Na janela da sala pudemos vê-lo voltar para a cozinha. Todas as portas vibravam uns cinco segundos após sua passagem.
Eu olhei para Puccini e ele: “Que inferno, que diabo”.
“Vamos chamá-lo de novo”, insisti, “não vamos deixar a coisa ficar assim”.
“Esquece”, interveio Puccini. “Vamos embora”.
“Desse jeito?”
“Tem alguém aí com ele”.
“Jesus, que inferno!”
As portas do carro fechando foram como quatro tiros prolongados. Todos ficamos diante da casa, constrangidos. Não girei a chave, fiquei congelado lá também. A luz na janela de Henderson simplesmente existia.
“Vamos para onde, agora?”
Silêncio.
Guterman falou arranhando a garganta. “Você pensa que vão nos deixar entrar?”
Eu podia ver Dr.ª Gordon parecendo ainda mais dona da razão. Gemi.
“Por que não?” Puccini disse. “Nós estamos infectados como sempre. Alguns de nós.”
Nós ficamos lá por mais um minuto, se tanto.

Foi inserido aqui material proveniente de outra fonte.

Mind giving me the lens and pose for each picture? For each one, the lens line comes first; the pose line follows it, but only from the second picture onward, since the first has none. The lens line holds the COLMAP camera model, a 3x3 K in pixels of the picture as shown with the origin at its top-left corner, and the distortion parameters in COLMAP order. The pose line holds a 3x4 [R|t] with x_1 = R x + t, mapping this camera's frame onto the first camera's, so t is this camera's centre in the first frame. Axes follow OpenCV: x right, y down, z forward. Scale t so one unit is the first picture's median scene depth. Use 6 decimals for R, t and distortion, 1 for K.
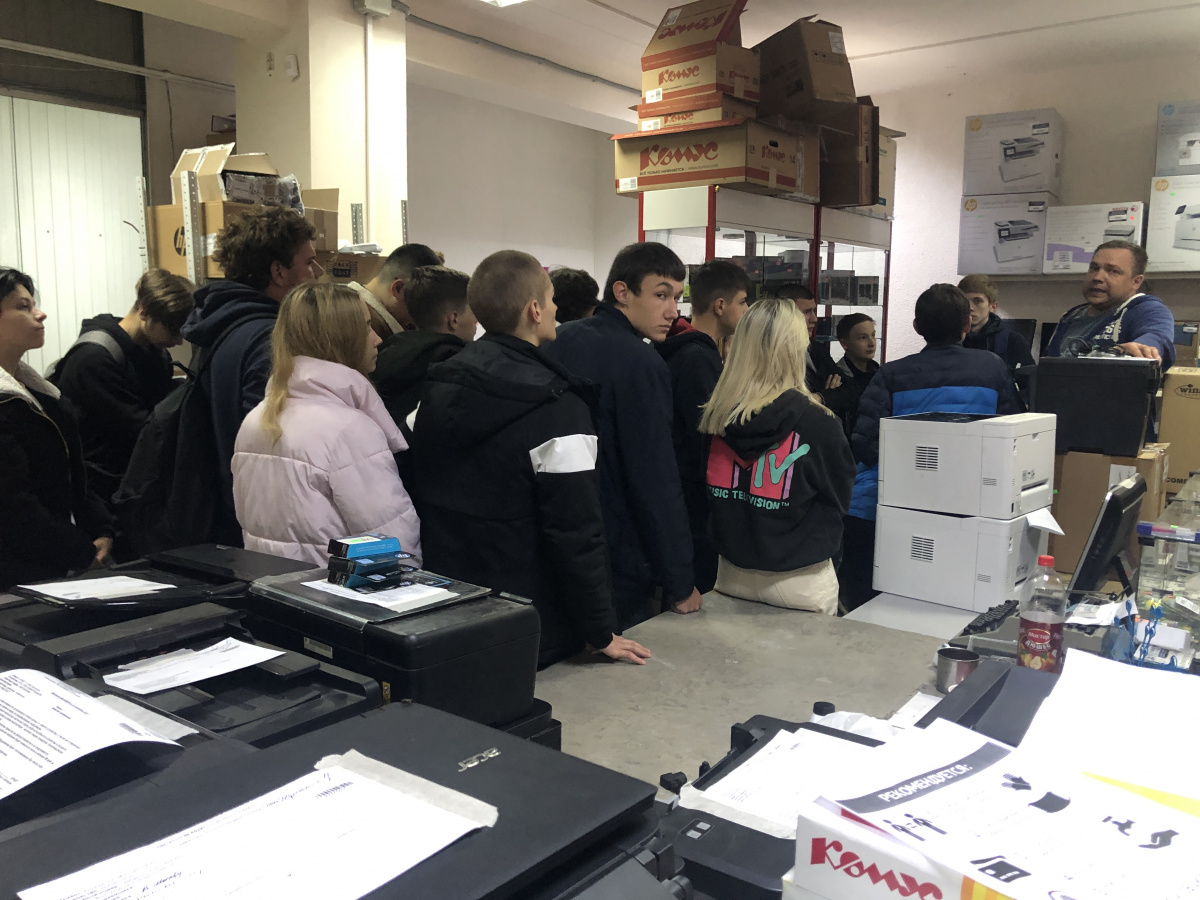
lens RADIAL K [[993.2, 0, 587.3], [0, 993.2, 442.6], [0, 0, 1]] dist [0.024087, -0.016521]
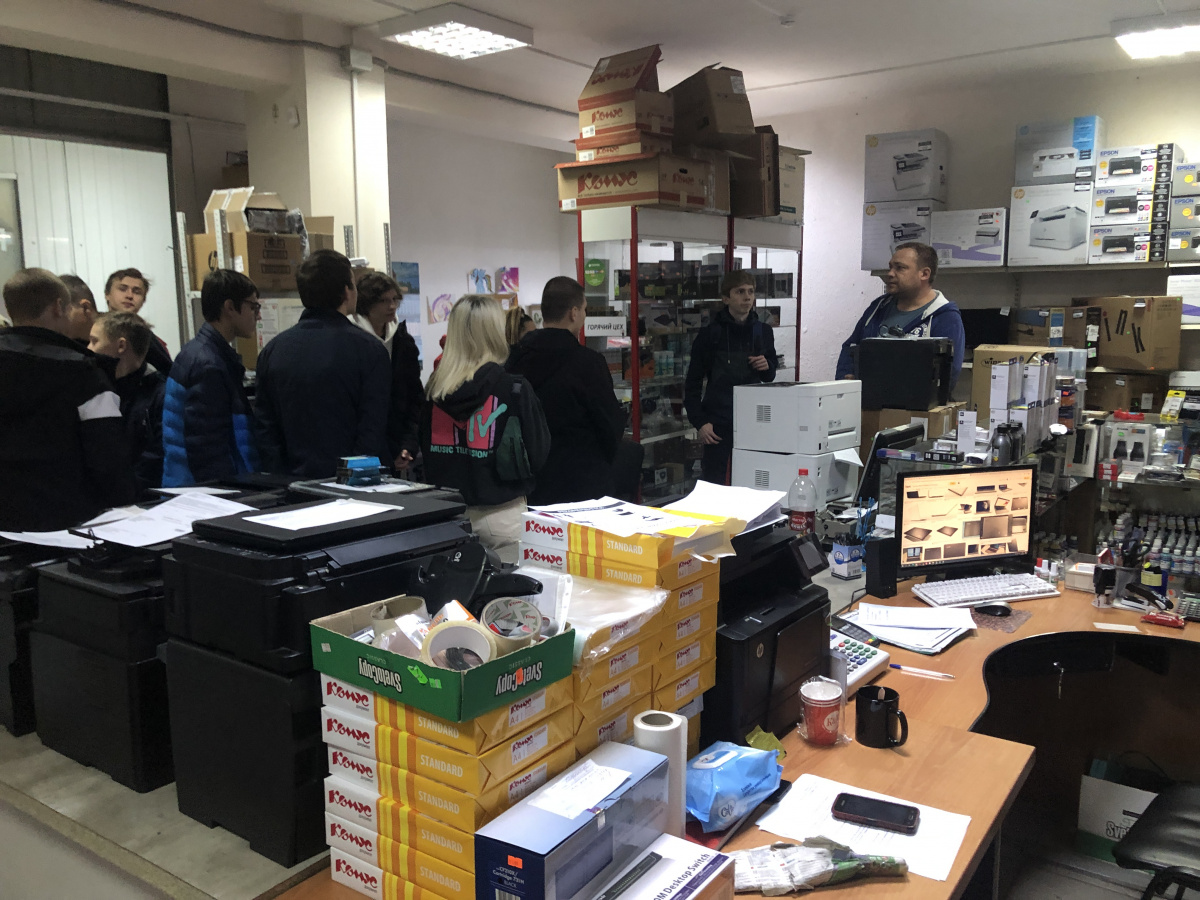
lens RADIAL K [[993.2, 0, 597.4], [0, 993.2, 462.5], [0, 0, 1]] dist [0.024087, -0.016521]
pose [[0.999746, -0.020070, 0.010268, 0.063810], [0.019760, 0.999369, 0.029505, 0.026523], [-0.010853, -0.029294, 0.999512, -0.267750]]
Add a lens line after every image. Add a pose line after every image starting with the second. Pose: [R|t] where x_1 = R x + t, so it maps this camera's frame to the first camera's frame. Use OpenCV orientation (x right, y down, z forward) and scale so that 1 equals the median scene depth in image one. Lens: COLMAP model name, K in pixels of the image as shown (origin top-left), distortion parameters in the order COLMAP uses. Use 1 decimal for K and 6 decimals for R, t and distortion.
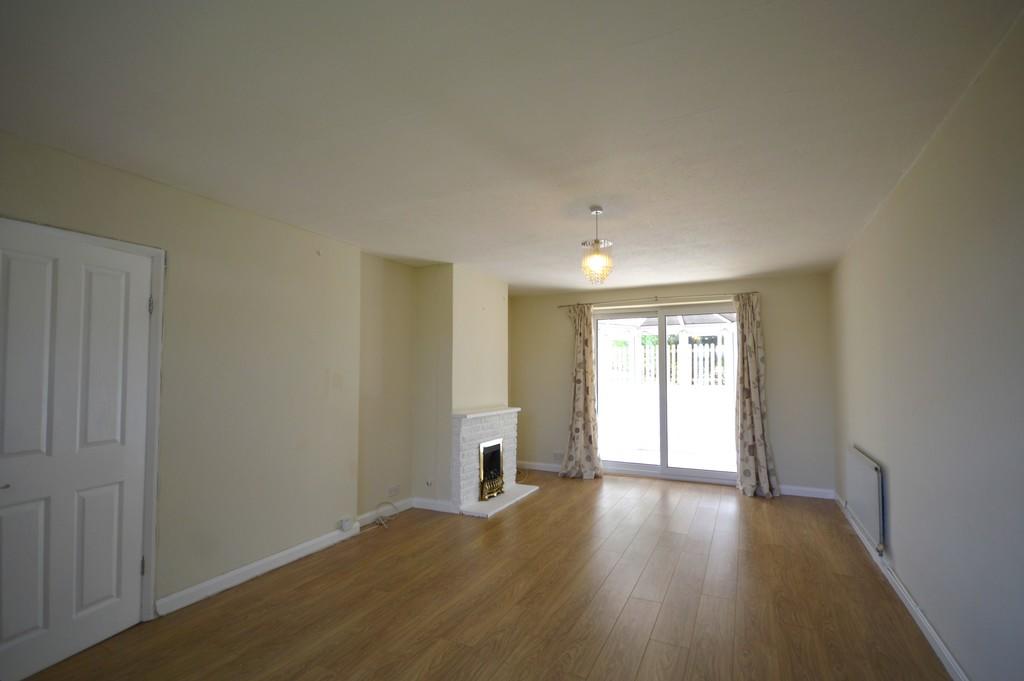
lens RADIAL K [[466.5, 0, 516.7], [0, 466.5, 350.3], [0, 0, 1]] dist [0.000484, 0.000110]
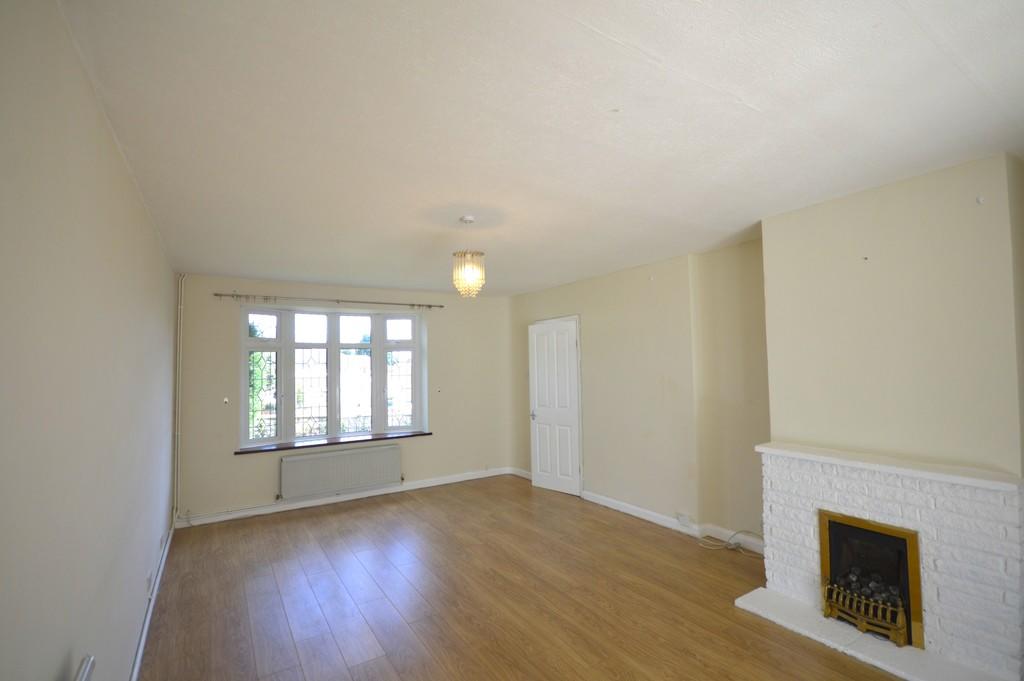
lens RADIAL K [[466.5, 0, 516.7], [0, 466.5, 350.3], [0, 0, 1]] dist [0.000484, 0.000110]
pose [[-0.517883, -0.018101, -0.855260, 0.763618], [0.062487, 0.996305, -0.058924, 0.027817], [0.853166, -0.083958, -0.514838, 1.278836]]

“Okay”, falei, quebrando o gelo. “Mas eu espero que seja a última vez.” Eu girei a chave. Quando eu estava de novo na estrada do parque, sr. Lee começou a cantar com uma voz de cantor de cabaré: “Oh, estou feliz que não sou respirador de placebo. Não preciso de pílulas de açúcar. Sim, estou feliz que não sou um respirador, serei sempre um ser infecto!”
“O que é que temos aqui?” Comentou em voz alta o sr. Lee, enquanto liguei a seta. “A canção dos perdedores?”, indagou. “Não, não se trata disso”, repliquei. Para as pessoas que já trintaram e nunca mais contaram, a gente precisa amenizar algumas coisas.